3 Responses to "Spending Versus Tax Cuts"

  1. Guest   August 5, 2009 at 8:30 pm

    Funny some people never call for larger tax cuts but to the same people spending is never high enough suppose if the following was done instead of the tarp and the bailouts:1. Cut capital gains tax to zero for a period of one year than raise to a max. of 15%2. Cut SS taxes and Medicare to zero for a period of 1 year – advantage it helps low income people and cuts the payroll for business.3. Force State governments to collect no real estate taxes for one year – would easily free up 300 dollars a month – did any tax cut amount to 300 dollars – reimburse states for the loss.Funny how the cash for clunker is probably the most successful thing congress has done so far but I am not a fan because of the waste and the 50 billion increase in interest payments it will add.

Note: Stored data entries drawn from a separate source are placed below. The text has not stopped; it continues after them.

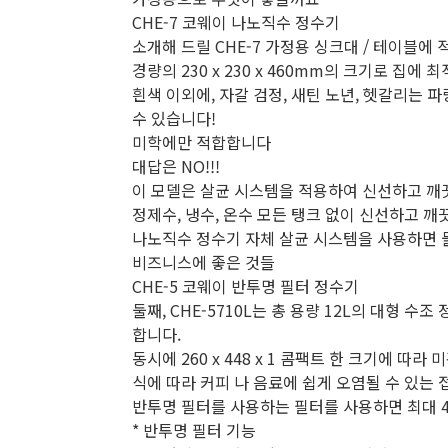
CHE-7 코웨이 나노직수 정수기
소개해 드릴 CHE-7 가정용 싱크대 / 테이블에
경량의 230 x 230 x 460mm의 크기로 집에 
흰색 이외에, 자갈 검정, 새틴 노년, 헷갈리는
수 있습니다!
미학에만 적합합니다
대답은 NO!!!
이 모델은 살균 시스템을 적용하여 신선하고 깨
정제수, 냉수, 온수 모든 탱크 없이 신선하고 깨
나노직수 정수기 자체 살균 시스템을 사용하면 물 
비즈니스에 좋은 것들
CHE-5 코웨이 반투명 필터 정수기
둘째, CHE-5710L는 총 용량 12L의 대형 
합니다.
동시에 260 x 448 x 1 콤팩트 한 크기에 따
식에 따라 커피 나 음료에 쉽게 오염될 수 있는
반투명 필터를 사용하는 필터를 사용하면 최대 4
* 반투명 필터 기능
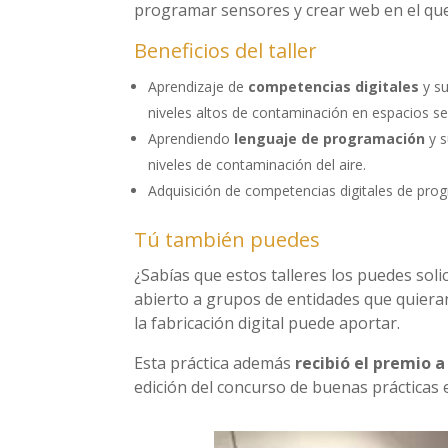
programar sensores y crear web en el que 
Beneficios del taller
Aprendizaje de
competencias digitales
y su
niveles altos de contaminación en espacios s
Aprendiendo
lenguaje de programación
y s
niveles de contaminación del aire.
Adquisición de competencias digitales de pro
Tú también puedes
¿Sabías que estos talleres los puedes solic
abierto a grupos de entidades que quiera
la fabricación digital puede aportar.
Esta práctica además
recibió el premio a
edición del concurso de buenas prácticas 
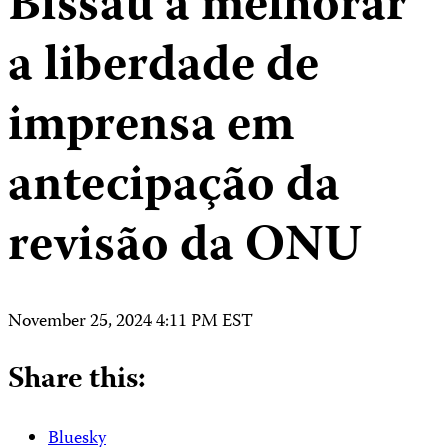
Bissau a melhorar
a liberdade de
imprensa em
antecipação da
revisão da ONU
November 25, 2024 4:11 PM EST
Share this:
Bluesky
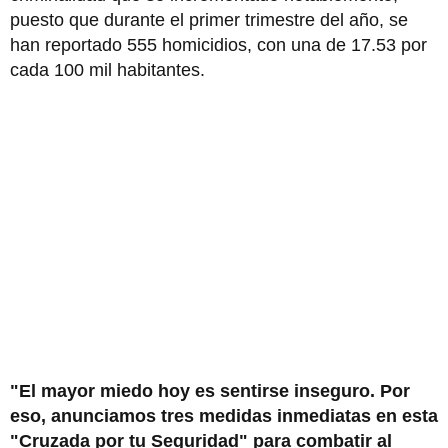
puesto que durante el primer trimestre del año, se
han reportado 555 homicidios, con una de 17.53 por
cada 100 mil habitantes.
"El mayor miedo hoy es sentirse inseguro. Por
eso, anunciamos tres medidas inmediatas en esta
"Cruzada por tu Seguridad" para combatir al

  2. Guest   August 6, 2009 at 4:20 pm

    Supply-side economics – the deregulation, tax-cutting, and direct subsidy of corporations and wealthy individuals as a “stimulant” to growth – is not needed during times of economic expansion (the lengthiest part of business cycles)but is promoted on the grounds of neoliberal ideology. During times of economic contraction, when it is demand, not production that is falling, it is again supply-side economics that are promoted by the true believer. Simplest of all facts: If the $15 trillion in U.S. gov’t givaways, loans, and guarantees that the banks, insurance companies, automakers, etc., have received had instead been given directly to consumers ($50,000 for every man, woman and child in the U.S.), this recession would have been over by the summer of 2008 with unemployment never above 6% and a roaring expansion now underway. We’d still have a horrendous Fed balance sheet, but we wouldn’t have had any need at all for the “stimulus” package and the latest explosion of fiscal debt. Oh, that’s right, I forgot, demand-side side economics is officially verboten, so we’ll just keep using the gov’t to force feed the rich as the way to prosperity under all conditions.

    • Anonymous   August 7, 2009 at 8:09 am

      Don’t you mean $1.5 trillion, which is $5000 per person?